** Problems to solve **
1. List every quotation in the first paragraph of the passage on matrimonial records under DRL § 235.
2. Extend the passage on matrimonial records under DRL § 235 with a paragraph that follows its final sentence.
*** Supplied passage Section Begins ***
Doe's interpretation of DRL § 235 is also consistent with the interpretation given its predecessor, Civil Practice Rule 278. InStevenson v. Hearst Consol. Publ'ns, Inc., 214 F.2d 902 (2d Cir. 1954), the court held that a Supreme Court Justice's unwritten permission allowing a reporter to review a matrimonial file did not satisfy Rule 278's court order requirement, explaining that because Rule 278 "recognizes a public policy which precludes uncontrolled exposure of the detail involved in matrimonial actions to public view," and the control provided is an "order of court." 214 F.2d at 909. Therefore, it was "altogether reasonable to infer an intent that an order of court shall stay the mandate of the rule only in situations to which the declared policy, in the court's discretion, is not applicable;" and that it was "inherently reasonable" to conclude that the Rule contemplated that such discretionary orders "deserved the safeguard of written expression." Id.

Section 235 has also been construed in a fairly strict manner in informal opinions issued by this office. Interpreting that statute's requirement that, absent a court order, matrimonial records may be not be released to "any other person than a party, or the attorney or counsel of a party," this office has concluded that because § 235 "is very specific in designating who may obtain" matrimonial records without a court order, "it would be inconsistent with the legislative intent of section 235 to allow the release of the information on file to a non-party even though that person possesses a signed authorization by the party." 1978 Op. Atty. Gen. (Inf.) 278.
*** Supplied passage Section Ends ***
*** Stored data Section Begins ***
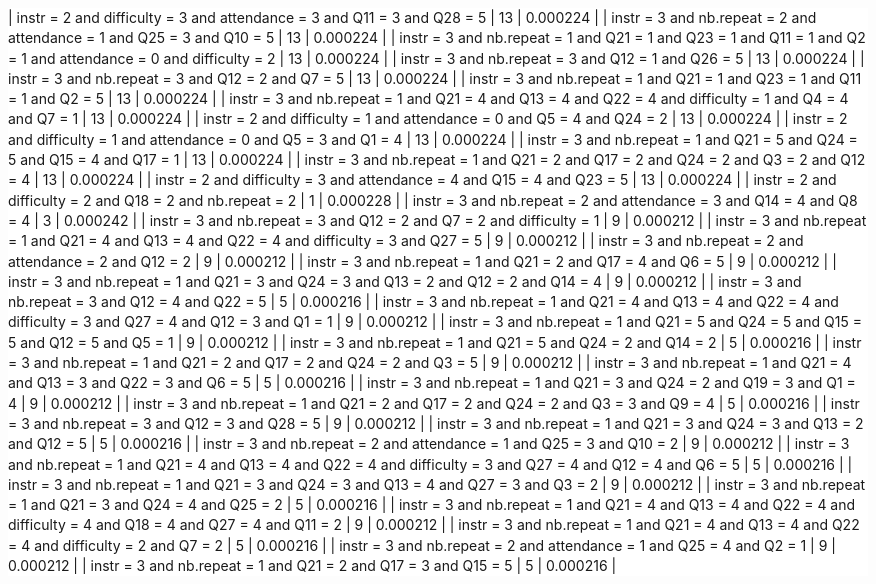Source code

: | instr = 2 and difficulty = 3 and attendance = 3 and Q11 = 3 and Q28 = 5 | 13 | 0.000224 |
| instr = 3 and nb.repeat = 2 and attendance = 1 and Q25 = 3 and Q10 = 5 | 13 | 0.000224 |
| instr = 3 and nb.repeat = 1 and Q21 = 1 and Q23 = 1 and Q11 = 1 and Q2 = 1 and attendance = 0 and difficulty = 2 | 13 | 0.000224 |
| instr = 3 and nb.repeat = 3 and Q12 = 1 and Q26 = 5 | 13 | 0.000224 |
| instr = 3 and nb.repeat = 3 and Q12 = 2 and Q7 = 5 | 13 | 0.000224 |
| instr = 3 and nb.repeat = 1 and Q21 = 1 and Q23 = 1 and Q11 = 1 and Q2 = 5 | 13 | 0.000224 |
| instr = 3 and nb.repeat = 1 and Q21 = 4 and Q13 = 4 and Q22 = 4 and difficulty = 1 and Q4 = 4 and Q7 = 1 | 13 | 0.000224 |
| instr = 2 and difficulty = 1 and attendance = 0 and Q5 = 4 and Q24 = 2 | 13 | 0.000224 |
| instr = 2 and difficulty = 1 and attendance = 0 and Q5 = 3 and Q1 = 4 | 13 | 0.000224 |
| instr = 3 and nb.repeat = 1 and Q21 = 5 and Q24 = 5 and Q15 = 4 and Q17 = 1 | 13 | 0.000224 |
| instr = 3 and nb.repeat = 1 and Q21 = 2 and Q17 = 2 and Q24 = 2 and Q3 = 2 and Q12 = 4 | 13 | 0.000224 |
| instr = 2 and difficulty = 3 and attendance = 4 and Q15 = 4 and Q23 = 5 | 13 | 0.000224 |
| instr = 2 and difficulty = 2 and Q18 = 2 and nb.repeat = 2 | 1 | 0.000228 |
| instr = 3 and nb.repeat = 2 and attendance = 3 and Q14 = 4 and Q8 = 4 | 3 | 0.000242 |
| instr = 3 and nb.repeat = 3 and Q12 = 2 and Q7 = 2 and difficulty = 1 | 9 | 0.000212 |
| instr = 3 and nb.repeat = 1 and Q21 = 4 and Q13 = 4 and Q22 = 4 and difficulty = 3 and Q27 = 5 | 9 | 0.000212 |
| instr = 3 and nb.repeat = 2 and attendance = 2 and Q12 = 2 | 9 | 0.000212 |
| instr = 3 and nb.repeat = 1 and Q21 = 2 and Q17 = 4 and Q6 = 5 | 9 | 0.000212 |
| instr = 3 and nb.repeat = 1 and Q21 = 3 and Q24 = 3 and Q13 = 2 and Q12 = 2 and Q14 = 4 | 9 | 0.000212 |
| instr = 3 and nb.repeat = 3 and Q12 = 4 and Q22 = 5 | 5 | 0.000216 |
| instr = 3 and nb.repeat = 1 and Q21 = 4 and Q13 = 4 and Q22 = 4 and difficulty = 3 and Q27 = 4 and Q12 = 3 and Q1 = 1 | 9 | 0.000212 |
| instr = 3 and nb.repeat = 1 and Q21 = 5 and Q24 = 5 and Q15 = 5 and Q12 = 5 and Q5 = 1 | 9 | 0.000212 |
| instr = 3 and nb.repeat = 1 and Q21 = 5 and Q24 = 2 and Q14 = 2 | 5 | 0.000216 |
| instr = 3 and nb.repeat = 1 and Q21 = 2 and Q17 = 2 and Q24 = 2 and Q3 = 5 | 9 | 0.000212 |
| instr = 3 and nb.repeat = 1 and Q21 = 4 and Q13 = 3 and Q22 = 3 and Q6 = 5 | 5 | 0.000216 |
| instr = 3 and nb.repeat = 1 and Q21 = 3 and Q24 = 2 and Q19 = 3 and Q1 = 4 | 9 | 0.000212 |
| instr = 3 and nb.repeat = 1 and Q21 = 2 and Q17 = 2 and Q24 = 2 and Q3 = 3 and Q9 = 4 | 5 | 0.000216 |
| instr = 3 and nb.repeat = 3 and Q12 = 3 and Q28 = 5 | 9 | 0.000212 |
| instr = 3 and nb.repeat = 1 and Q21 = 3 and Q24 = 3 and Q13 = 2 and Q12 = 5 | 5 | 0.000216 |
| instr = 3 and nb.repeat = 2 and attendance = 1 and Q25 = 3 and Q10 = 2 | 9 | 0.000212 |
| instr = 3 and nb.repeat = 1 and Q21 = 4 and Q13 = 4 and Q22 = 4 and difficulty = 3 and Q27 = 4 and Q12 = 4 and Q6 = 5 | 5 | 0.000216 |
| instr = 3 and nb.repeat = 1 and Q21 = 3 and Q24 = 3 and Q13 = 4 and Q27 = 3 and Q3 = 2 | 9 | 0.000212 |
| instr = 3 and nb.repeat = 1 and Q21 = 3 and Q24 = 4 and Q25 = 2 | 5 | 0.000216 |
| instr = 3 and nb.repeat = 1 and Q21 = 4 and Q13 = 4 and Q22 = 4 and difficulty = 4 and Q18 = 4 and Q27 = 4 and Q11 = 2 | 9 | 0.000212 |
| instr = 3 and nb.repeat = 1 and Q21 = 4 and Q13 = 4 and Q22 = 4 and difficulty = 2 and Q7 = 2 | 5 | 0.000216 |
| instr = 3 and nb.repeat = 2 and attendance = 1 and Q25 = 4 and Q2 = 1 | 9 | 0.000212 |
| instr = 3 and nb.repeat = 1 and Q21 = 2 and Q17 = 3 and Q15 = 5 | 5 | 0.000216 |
*** Stored data Section Ends ***
*** Stored data Section Begins ***
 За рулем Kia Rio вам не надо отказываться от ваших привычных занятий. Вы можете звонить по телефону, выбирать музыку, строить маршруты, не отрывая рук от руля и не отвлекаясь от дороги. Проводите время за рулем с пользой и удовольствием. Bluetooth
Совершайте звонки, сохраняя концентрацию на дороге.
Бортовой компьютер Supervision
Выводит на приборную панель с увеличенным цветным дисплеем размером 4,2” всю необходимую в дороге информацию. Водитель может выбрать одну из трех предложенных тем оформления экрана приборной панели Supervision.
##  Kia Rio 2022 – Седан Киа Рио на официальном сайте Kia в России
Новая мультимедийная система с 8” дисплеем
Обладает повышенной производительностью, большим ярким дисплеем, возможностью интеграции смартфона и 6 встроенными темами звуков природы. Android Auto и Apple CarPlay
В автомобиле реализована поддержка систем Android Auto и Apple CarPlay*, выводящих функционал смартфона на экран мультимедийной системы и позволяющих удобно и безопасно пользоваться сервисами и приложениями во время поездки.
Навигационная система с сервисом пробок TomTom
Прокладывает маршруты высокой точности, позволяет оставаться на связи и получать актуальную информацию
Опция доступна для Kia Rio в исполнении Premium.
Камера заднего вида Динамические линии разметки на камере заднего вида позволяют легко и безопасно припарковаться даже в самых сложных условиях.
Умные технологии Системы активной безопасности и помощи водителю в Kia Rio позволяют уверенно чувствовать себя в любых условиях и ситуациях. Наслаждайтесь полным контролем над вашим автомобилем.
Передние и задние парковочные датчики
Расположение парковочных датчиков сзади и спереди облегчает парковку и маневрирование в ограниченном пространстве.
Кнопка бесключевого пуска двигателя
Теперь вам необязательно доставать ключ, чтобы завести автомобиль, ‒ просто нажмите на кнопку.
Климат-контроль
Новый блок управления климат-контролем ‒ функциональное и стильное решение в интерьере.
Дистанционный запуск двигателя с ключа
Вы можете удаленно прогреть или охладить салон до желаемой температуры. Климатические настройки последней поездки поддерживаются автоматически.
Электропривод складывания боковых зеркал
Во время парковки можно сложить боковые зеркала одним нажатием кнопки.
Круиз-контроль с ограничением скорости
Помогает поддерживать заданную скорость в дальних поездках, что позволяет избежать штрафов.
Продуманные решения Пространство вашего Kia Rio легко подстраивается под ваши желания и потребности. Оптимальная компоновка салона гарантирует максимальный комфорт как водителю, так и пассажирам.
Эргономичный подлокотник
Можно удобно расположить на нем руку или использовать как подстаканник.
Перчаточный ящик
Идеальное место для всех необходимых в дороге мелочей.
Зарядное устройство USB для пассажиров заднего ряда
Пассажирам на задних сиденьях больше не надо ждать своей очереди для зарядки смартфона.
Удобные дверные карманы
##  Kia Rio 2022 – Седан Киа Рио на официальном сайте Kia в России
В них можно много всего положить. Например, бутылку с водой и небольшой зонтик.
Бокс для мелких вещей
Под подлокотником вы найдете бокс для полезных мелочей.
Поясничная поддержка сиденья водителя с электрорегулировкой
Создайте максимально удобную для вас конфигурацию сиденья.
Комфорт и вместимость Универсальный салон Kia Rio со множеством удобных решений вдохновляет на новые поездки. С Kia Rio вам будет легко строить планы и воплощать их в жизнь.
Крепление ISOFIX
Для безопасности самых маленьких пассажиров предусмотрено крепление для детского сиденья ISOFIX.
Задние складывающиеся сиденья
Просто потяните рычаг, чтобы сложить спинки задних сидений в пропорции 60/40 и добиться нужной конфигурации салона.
*** Stored data Section Ends ***
*** Stored data Section Begins ***
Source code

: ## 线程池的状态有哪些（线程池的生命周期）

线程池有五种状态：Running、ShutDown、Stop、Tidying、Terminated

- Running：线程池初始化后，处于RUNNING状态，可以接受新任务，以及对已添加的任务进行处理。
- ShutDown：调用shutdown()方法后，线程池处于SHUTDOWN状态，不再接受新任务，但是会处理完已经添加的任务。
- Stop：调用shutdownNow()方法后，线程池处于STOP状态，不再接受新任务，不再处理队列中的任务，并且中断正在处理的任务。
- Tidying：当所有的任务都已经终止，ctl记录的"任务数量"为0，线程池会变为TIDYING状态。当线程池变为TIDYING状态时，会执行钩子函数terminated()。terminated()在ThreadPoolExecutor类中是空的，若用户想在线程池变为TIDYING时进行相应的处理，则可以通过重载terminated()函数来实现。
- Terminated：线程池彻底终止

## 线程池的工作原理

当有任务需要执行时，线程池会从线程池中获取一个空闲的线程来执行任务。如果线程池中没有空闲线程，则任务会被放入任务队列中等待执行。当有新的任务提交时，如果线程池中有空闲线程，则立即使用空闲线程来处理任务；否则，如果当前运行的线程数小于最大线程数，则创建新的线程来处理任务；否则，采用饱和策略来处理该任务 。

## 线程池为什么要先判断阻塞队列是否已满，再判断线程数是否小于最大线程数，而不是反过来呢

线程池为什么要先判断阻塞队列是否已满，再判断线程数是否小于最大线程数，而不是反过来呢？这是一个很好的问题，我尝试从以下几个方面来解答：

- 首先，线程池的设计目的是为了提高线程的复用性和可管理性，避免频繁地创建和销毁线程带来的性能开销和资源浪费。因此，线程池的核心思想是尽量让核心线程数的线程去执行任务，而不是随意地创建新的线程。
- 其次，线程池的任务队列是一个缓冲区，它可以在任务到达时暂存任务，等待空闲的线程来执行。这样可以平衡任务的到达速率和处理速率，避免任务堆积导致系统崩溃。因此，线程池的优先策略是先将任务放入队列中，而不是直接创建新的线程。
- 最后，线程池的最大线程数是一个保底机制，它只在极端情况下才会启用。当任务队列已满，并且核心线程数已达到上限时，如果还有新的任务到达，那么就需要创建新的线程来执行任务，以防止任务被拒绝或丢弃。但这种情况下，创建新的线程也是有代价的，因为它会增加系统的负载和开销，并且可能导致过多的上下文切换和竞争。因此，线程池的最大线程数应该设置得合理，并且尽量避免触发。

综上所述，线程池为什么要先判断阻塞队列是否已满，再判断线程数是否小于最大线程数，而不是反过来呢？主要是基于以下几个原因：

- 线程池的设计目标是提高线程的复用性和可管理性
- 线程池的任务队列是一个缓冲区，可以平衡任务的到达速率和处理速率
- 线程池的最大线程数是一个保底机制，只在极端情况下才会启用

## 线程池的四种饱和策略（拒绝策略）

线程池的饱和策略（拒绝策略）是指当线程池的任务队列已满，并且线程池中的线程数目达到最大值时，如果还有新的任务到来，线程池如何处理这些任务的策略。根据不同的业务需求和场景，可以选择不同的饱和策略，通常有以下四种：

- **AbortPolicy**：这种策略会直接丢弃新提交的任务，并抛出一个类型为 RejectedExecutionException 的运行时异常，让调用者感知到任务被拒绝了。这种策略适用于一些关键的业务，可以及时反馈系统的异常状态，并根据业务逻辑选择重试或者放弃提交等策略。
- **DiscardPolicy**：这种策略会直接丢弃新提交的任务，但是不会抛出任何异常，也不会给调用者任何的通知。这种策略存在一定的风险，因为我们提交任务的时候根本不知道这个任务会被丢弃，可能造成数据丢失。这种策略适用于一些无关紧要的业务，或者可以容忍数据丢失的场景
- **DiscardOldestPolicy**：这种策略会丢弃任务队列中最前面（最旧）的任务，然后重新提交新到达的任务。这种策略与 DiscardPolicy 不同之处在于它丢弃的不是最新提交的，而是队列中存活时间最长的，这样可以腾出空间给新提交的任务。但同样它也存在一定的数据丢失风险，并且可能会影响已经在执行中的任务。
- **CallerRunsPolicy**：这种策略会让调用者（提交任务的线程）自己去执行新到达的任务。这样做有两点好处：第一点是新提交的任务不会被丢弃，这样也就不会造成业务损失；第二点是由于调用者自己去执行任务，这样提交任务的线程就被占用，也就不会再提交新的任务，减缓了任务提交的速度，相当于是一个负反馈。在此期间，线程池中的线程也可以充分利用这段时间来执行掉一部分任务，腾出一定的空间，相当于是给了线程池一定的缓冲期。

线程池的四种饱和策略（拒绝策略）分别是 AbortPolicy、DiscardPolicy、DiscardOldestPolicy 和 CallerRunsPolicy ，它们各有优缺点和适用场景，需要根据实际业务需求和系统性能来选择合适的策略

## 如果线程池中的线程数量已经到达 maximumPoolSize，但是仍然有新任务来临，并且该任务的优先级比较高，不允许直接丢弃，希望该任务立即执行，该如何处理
*** Stored data Section Ends ***
** Solved tasks **
1.
1. "recognizes a public policy which precludes uncontrolled exposure of the detail involved in matrimonial actions to public view"
2. "order of court"
3. "altogether reasonable to infer an intent that an order of court shall stay the mandate of the rule only in situations to which the declared policy, in the court's discretion, is not applicable;"
4. "inherently reasonable"
5. "deserved the safeguard of written expression"

2.
Additionally, case law regarding the release to a Grievance Committee of other types of records for which a court order is required further indicates that the subpoena you reference is not sufficient. In In re Dondi, 63 N.Y.2d 331 (1984), the Court of Appeals concluded that, absent a formal court order, the Grievance Committee could not obtain criminal records which had been sealed pursuant to CPL § 160.50. The Court explained that because the Grievance Committee was not one of the persons or entities explicitly granted access by the statutory terms, it could obtain a sealed criminal record only under a formal Appellate Division order issued after "a compelling demonstration, by affirmation, that without an unsealing of criminal records, the ends of protecting the public through investigation and possible discipline of an attorney cannot be accomplished." 63 N.Y.2d at 338. The Court emphasized that "[o]nly upon such a showing will the authority over attorney discipline override the protection of confidentiality accorded by the Criminal Procedure Law to those acquitted in criminal actions." Id. See also Hynes v. Karassik, 47 N.Y.2d 659 (1979) (affirming Appellate Division's order preventing official records and papers pertaining to a criminal trial in which an attorney had been acquitted from being unsealed for use in a subsequent investigation into the attorney's fitness to practice law). The considerations that led the Court to require a court order in Dondi are similar to those surrounding the court order requirement in DRL § 235.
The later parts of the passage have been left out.